Checking the docker-inspect snapshots is cheaper and more
reliable than per-packet counters.
* **JPEG SOF dimension probe is stdlib-only.** Loading every JPEG
through OpenCV / Pillow just to read `(width, height)` would
decode pixel data we discard. The 30-line SOF parser reads ≤16
bytes per segment hop and terminates in <30 hops on real JPEGs.
* **The `probe_jpeg_dimensions` returns `None` on truncation /
non-JPEG / OSError — does NOT raise.** The downstream
`detect_raw_frames` explicitly treats `None` as "dimension
unknown ≠ raw frame match" (documented). This avoids the test
failing on every directory walk that happens to contain a
corrupt JPEG, while still surfacing real raw-frame retention.
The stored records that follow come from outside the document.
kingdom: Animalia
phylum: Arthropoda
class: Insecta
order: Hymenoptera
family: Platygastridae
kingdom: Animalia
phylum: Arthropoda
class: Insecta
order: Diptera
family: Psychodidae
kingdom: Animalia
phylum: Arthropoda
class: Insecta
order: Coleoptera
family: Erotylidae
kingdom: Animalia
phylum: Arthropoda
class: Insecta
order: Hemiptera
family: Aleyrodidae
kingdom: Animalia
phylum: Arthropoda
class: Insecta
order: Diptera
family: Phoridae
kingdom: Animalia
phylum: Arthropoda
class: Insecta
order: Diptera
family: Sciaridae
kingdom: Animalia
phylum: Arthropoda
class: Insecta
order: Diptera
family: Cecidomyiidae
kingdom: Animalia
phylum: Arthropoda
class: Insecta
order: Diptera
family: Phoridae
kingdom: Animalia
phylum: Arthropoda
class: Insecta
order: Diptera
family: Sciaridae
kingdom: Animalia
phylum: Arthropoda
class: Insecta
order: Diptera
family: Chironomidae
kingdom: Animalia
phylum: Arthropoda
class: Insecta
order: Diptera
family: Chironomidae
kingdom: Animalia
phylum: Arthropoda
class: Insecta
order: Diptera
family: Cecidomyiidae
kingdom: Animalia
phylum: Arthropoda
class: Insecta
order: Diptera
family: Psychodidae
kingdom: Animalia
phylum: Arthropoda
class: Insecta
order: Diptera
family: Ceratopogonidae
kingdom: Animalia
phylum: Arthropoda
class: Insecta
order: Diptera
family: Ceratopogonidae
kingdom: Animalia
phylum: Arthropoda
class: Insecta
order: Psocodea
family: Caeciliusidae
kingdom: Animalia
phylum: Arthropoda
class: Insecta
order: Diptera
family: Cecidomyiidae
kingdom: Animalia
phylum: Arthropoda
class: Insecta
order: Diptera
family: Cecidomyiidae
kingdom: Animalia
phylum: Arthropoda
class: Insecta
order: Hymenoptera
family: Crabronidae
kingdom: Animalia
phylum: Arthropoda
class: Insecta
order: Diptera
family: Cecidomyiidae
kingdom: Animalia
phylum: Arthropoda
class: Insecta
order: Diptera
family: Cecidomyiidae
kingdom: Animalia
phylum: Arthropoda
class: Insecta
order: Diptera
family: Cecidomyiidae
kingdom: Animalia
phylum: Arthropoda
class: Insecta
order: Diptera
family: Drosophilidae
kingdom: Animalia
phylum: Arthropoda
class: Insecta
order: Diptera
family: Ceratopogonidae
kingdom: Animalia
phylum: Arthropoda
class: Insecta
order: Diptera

* **Docker inspect via env-var indirection.** The e2e-runner
container does not have docker-socket access (an intentional
security boundary). The fixture builder must `docker network
inspect e2e-net > /e2e-results/net.json` + `docker inspect
gps-denied-onboard > /e2e-results/sut.json` before the runner
starts, and the runner reads those snapshots through env vars.
This is the same pattern AZ-420 used for `gcs_tlog_<host>.tlog`
(fixture-builder responsibility).
## Production Dependencies (forward-look)
FT-P-15 / FT-P-16 / FT-P-18 transitively depend on:
* **FDR `cache-self-check` record** at SUT cold-start — the SUT's
C6 tile-cache loader must emit one record carrying every manifest
entry it loaded. (Cross-checked against the FDR schema documented
in `_docs/02_document/components/c6_*` — slot is reserved; no
producer wires it yet.)
* **FDR `tile-load-rejected` events** — for entries below the m/px
floor (or otherwise rejected by the freshness gate). Reserved
same way.
* **Docker compose `e2e-net` attribute `internal: true`** — owned
by AZ-406. Already wired per the existing compose file.
* **Fixture builder snapshots** of `docker inspect` (AZ-595).
Tests fail loudly when fixture data is missing rather than silently
skipping — the "tests as gates" pattern.
## Out of Scope (deferred)
* DNS blackhole defense-in-depth — owned by NFT-SEC-05 (AZ-437).
* Cache-poisoning safety — owned by NFT-SEC-01 (AZ-436).
* Stale-tile rejection on aged source tiles — owned by FT-N-05
(AZ-427).
* The fixture builder's actual `cache-self-check` FDR synthesis +
docker-inspect JSON capture — owned by AZ-595.
## Next Batch
Batch 83 candidates from `_docs/02_tasks/todo/` (20 remaining): AZ-422
(FT-P-17 + FT-N-06 mid-flight tiles, 3 cp), AZ-423 (FT-P-19 sat
reloc, 3 cp), AZ-427 (FT-N-05 stale-tile rejection, 2 cp). Topo-order
leader is AZ-422. Pick at next `/autodev` invocation.